Northwestern University Libraries is inviting anyone with an appreciation for music history or interest in counterculture and the social movements of the “Long 60s” to take a trip back in time to the Berkeley Folk Music Festival through a recently launched digital exhibit.
While showcasing folk legends Joan Baez, Pete Seeger and Howlin’ Wolf, the exhibit explores the understudied significance of California and the West Coast in the larger story of the American folk music revival. It also shows how materials in the Berkeley Folk Music Festival Archive raise important questions about race, class, gender, region, higher education, public space, cultural heritage and the practice of American democracy during the decades after World War II.
The Berkeley Folk Music Festival took place on the campus of University of California between 1958 and 1970. The digitization of the festival archive, a massive undertaking enabled by a 2017 grant from the National Endowment for the Humanities, includes 33,500 photos, posters and other materials in a new, searchable digital repository.
While the repository is available for browsing by the public and research by scholars, the best way to explore the archive is by viewing a digital exhibition created by Michael J. Kramer, an assistant professor at the State University of New York, Brockport. Kramer has been working with the archive since 2009, when he was an adjunct professor at Northwestern.
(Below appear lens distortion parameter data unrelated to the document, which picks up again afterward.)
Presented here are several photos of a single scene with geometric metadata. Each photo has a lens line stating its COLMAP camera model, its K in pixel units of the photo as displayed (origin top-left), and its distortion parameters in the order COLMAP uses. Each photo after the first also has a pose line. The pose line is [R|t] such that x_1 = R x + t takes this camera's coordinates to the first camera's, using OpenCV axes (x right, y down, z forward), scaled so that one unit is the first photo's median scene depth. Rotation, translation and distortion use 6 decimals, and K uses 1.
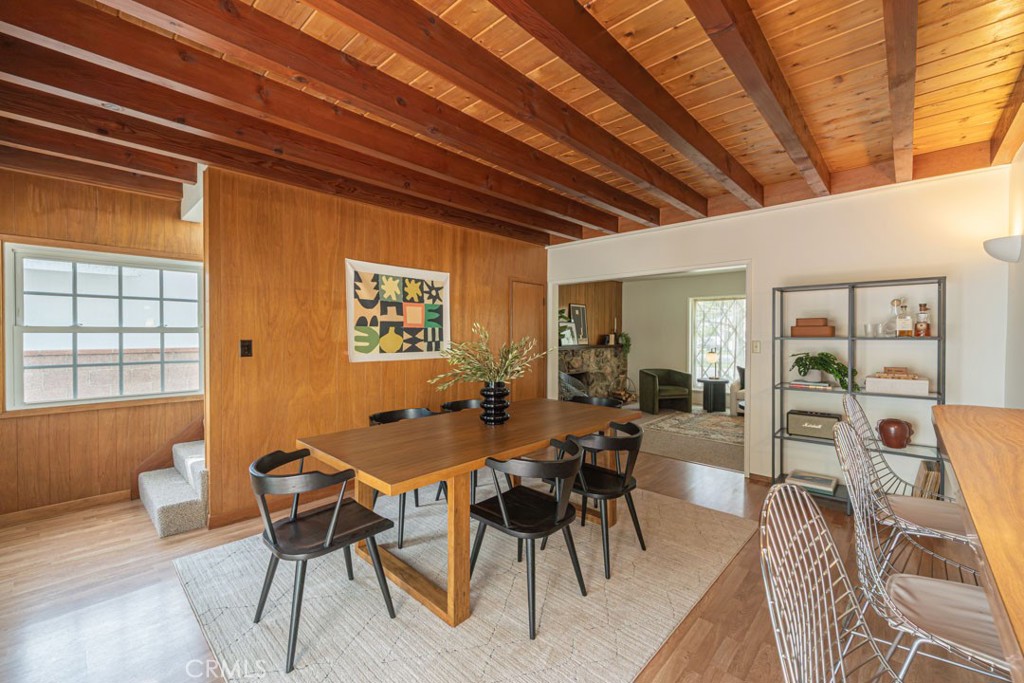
lens RADIAL K [[419.8, 0, 509.8], [0, 419.8, 337.7], [0, 0, 1]] dist [0.001239, 0.000058]
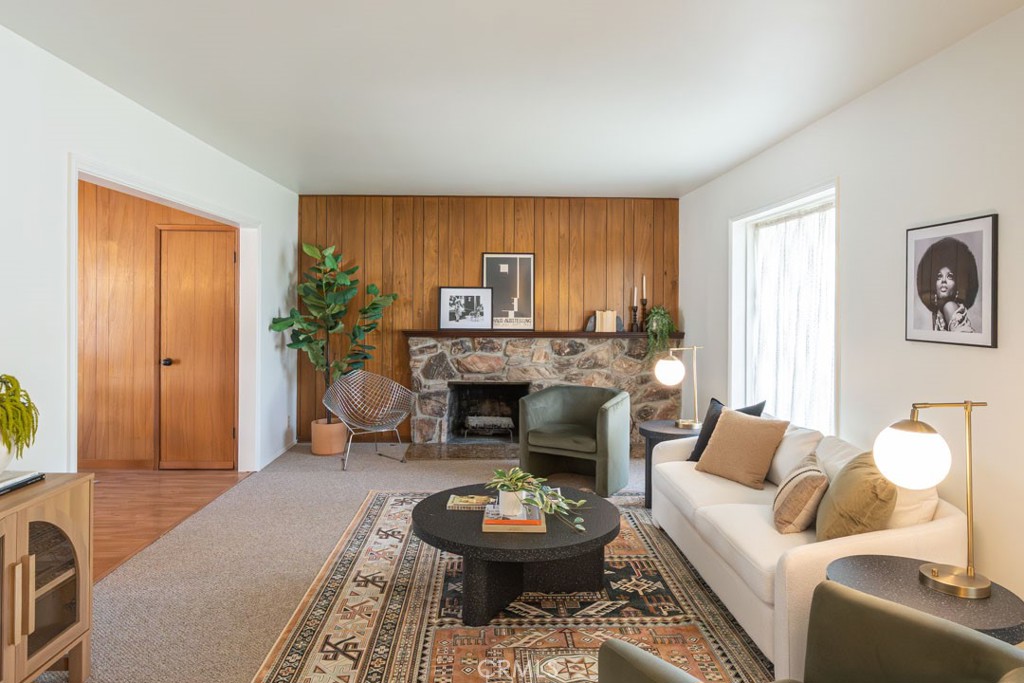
lens RADIAL K [[631.8, 0, 515.5], [0, 631.8, 308.5], [0, 0, 1]] dist [-0.006807, -0.001213]
pose [[0.725009, 0.003672, -0.688730, 0.704135], [-0.009207, 0.999948, -0.004361, -0.006301], [0.688678, 0.009503, 0.725005, 0.415517]]
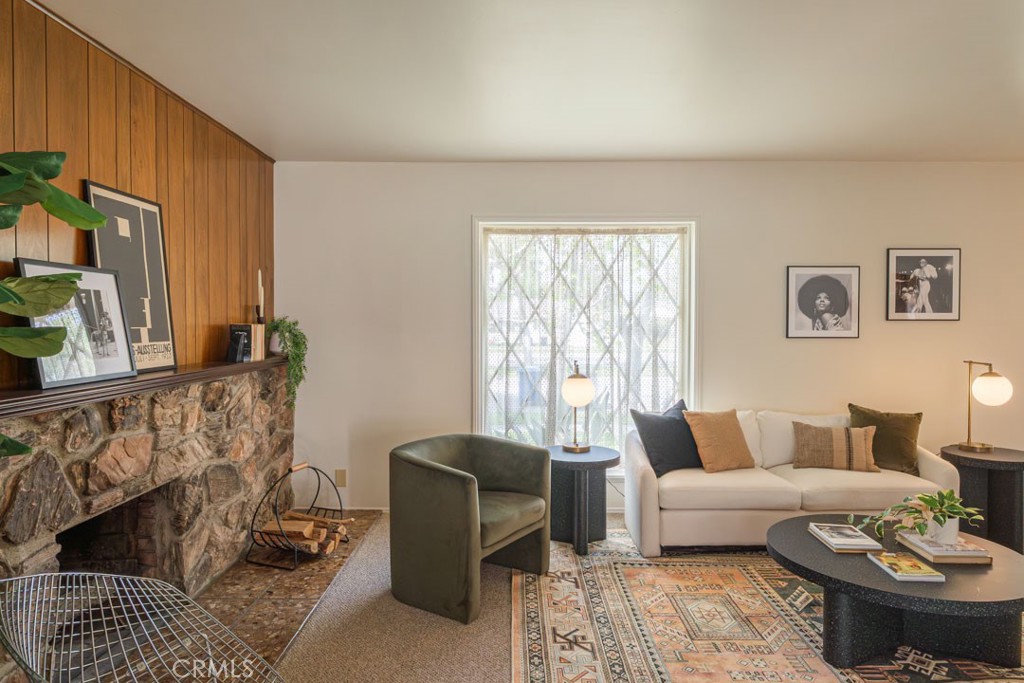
lens RADIAL K [[631.8, 0, 514.0], [0, 631.8, 331.5], [0, 0, 1]] dist [-0.006807, -0.001213]
pose [[0.723732, -0.014803, 0.689923, 0.075164], [0.010916, 0.999890, 0.010002, -0.005630], [-0.689995, 0.000293, 0.723814, 0.590164]]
Because the Berkeley Festival was happening on the West Coast in the 1960s, it had a different slant than the more traditional folk revival on the East Coast, Kramer said. The East Coast folk revival became best known perhaps for the vociferous objections to Bob Dylan “going electric” in 1965, which some saw as an abandonment of its purist, leftwing ideals.
“The West Coast folk revival at Berkeley was less concerned with these definitions of authenticity,” Kramer said. Instead, the participants focused more on the breadth of folk, from Black blues and Appalachian traditions to international sounds — such as United Kingdom ballads and Mexican-American conjunto ensembles — to newer genres such as rock and soul. As the 1960s progressed, the Berkeley Festival opened up its program of folk music to avant-garde experimentation, psychedelia and singer-songwriter poetry without giving up on its inclusive, communal atmosphere.
“At the Berkeley Festival, it’s a story in part of the American South being reimagined out West right during the height of the civil rights movement,” Kramer said. “The festival asserted that Americans on the margins of society, such as long forgotten or ignored working-class musicians from the hinterlands, had as much to offer as the faculty at a prestigious university.”
The exhibit includes numerous never-before-seen photographs, audio and video from festival events, related recordings by performers, an interactive timeline, Kramer’s historical essays on the festival’s significance, and a comprehensive bibliography for those looking to go deeper into the study of the folk revival in the context of postwar American history.